:: TRY IT ::
Go over the data below line by line, and state how many lines contain the string "Infecciosa". Give the number only.

----- PROVIDED DATA -----

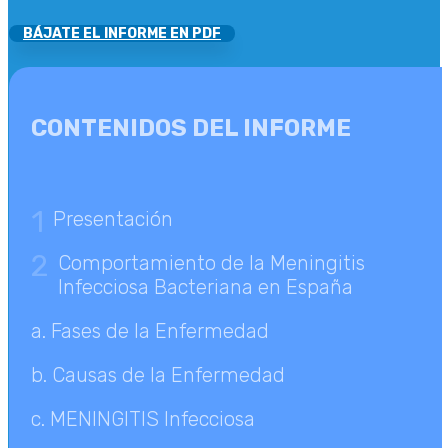
BÁJATE EL INFORME EN PDF
CONTENIDOS DEL INFORME
1
Presentación
2
Comportamiento de la Meningitis
Infecciosa Bacteriana en España
a. Fases de la Enfermedad
b. Causas de la Enfermedad
c. MENINGITIS Infecciosa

-----

:: RESPONSE TO THIS TASK ::
2